Once I snuck in the back door with a bottle of wine I had just bought at Big Y with my fake ID. I felt so small in front of the pinot noirs and the syrahs and the bruts so I grabbed the first thing I saw and ran. I don’t remember what it was. A girl from my high school checked me out and we both looked the other way as she did. When I showed him the bottle he kicked me out for buying one with a cork. He told me not to come back unless it was with a twist-off or a corkscrew. I don’t remember which one I bought. I just remember trying not to set off the motion lights or slam the gate as I shadow-walked back in.
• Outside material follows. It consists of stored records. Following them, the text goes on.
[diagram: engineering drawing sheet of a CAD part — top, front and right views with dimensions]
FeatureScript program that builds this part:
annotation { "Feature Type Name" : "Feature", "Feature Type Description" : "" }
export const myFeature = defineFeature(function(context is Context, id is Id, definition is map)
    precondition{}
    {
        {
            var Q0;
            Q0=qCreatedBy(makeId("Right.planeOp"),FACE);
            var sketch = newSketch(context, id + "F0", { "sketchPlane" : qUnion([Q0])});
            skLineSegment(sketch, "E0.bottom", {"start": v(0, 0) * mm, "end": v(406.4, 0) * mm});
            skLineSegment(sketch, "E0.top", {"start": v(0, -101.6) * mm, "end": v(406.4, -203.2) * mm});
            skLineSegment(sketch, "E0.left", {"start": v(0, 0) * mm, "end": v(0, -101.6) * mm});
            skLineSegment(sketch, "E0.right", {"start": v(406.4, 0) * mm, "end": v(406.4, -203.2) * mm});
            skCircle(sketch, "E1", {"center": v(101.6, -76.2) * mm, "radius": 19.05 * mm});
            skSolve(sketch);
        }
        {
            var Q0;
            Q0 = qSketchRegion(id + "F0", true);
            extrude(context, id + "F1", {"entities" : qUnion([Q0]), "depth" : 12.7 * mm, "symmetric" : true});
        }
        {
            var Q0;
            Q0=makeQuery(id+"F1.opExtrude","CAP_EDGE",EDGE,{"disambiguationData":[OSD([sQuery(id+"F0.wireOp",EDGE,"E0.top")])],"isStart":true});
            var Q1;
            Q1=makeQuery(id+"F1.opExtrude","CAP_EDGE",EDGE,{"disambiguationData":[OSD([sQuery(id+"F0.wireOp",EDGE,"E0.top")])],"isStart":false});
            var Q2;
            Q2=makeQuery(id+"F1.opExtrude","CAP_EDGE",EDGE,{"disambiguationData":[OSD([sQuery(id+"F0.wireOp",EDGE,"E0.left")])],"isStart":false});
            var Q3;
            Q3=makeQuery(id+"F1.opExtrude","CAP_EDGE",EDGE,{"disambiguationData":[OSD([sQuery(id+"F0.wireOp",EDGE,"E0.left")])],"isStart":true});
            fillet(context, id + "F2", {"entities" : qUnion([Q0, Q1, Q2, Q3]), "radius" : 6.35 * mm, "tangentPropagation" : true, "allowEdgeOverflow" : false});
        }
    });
Once I caught him cheating. I was supposed to stay the night, but I caught him cheating so I decided it was best to leave. He was shirtless drunk and started crying in the kitchen when I confronted him. When I picked up my bag and opened the door he slammed it shut and pinned my face against the wall. Somehow I got away and ran to the front but he did too, slamming the door and pinning me against it a second time. Then a third, then a fourth. When I finally got outside he jumped on the hood of my car, screaming, telling me it was all my fault. When he jumped on the hood of my car I got out and started running down the street, and so he did the same. We were always doing things together, him and I. In harmony. Always predicting the other's next move. He chased me, barefooting the pavement, pants at his ankles, begging me to come back inside and hear him out. He could explain everything. It would make all the difference. I was a bitch and a whore for thinking he would ever do something like that to me, the one he so loved. I don't remember what happened next but I do remember driving around town for a couple hours, not wanting to go home, not wanting to go anywhere at all. Wanting to crawl so far outside of my own life and so deep into someone else’s. Someone who knew the kind of love she deserved. Someone who knew this was not it. Someone that knew when to leave and would actually do it when the time came. The next morning I woke up to him and let him hold me as I cried. He told me that things weren’t okay now but they would be again soon. He thanked me for forgiving him.
Once we found a loaded gun on the playground woodchips. Things were never the same after that.
Today I went for a run on the east side and I was followed by a tall man in a black baseball cap. He was there, ten feet behind me, at every red light. Eventually I felt his hand close cold around my wrist. He said I looked so beautiful running away that he just had to catch up.